#### AUFGABEN UND ÜBUNGEN:
A. Prüfen Sie, ob die folgenden Aussagen mit dem Textauszug übereinstimmen: (i) Der Beschluss stammt vom Oberverwaltungsgericht des Landes Sachsen-Anhalt. (ii) Der Beschluss ist auf den 20.12.2001 datiert. (iii) Hinsichtlich der Kosten beruht der Beschluss auf § 154 Abs. 2 VwGO. Antworten Sie jeweils mit Ja oder Nein und zitieren Sie die entscheidenden Worte des Textauszugs.
B. Schreiben Sie den Teil des Textauszugs ab, der bei „OBERVERWALTUNGSGERICHT DES LANDES“ beginnt und bei „GKG - <Streitwert>.“ endet.

#### TEXTAUSZUG:
* * *

Diese Voraussetzungen sind nicht erfüllt, wenn die Verkehrsanlage einen Gehweg enthält, der durch ausgedehnte Grünstreifen deutlich von der "Fahrbahn" getrennt ist.
OBERVERWALTUNGSGERICHT DES LANDES SACHSEN-ANHALT BESCHLUSS
Aktenz.: 4 M 525/04
Datum: 28.02.2005
Gründe:
Der Beschluss beruht auf § 146 Abs. 4 der Verwaltungsgerichtsordnung i. d. F. der Novellierung v. 20.12.2001 (BGBl I 3987) - VwGO -, diese in der jeweils gültigen Fassung, sowie auf § 154 Abs. 2 VwGO <Kosten> und auf §§ 47 Abs. 1; 52 Abs. 1 und 3; 53 Abs. 3 Nr. 2 des Gerichtskostengesetzes i. d. F. des Art. 1 des Kostenrechtsmodernisierungsgesetzes v. 05.05.2004 (BGBl I 718) - GKG - <Streitwert>.

* * *

#### VORLIEGENDES MATERIAL:
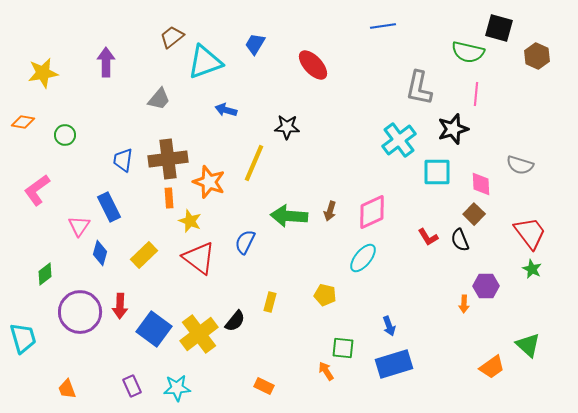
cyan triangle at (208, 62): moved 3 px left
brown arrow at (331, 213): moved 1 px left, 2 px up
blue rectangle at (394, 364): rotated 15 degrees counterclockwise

* * *

#### LÖSUNGEN:
A.
(i) Ja: „OBERVERWALTUNGSGERICHT DES LANDES SACHSEN-ANHALT BESCHLUSS“
(ii) Nein: „Datum: 28.02.2005“
(iii) Ja: „sowie auf § 154 Abs. 2 VwGO <Kosten>“

B.
OBERVERWALTUNGSGERICHT DES LANDES SACHSEN-ANHALT BESCHLUSS
Aktenz.: 4 M 525/04
Datum: 28.02.2005
Gründe:
Der Beschluss beruht auf § 146 Abs. 4 der Verwaltungsgerichtsordnung i. d. F. der Novellierung v. 20.12.2001 (BGBl I 3987) - VwGO -, diese in der jeweils gültigen Fassung, sowie auf § 154 Abs. 2 VwGO <Kosten> und auf §§ 47 Abs. 1; 52 Abs. 1 und 3; 53 Abs. 3 Nr. 2 des Gerichtskostengesetzes i. d. F. des Art. 1 des Kostenrechtsmodernisierungsgesetzes v. 05.05.2004 (BGBl I 718) - GKG - <Streitwert>.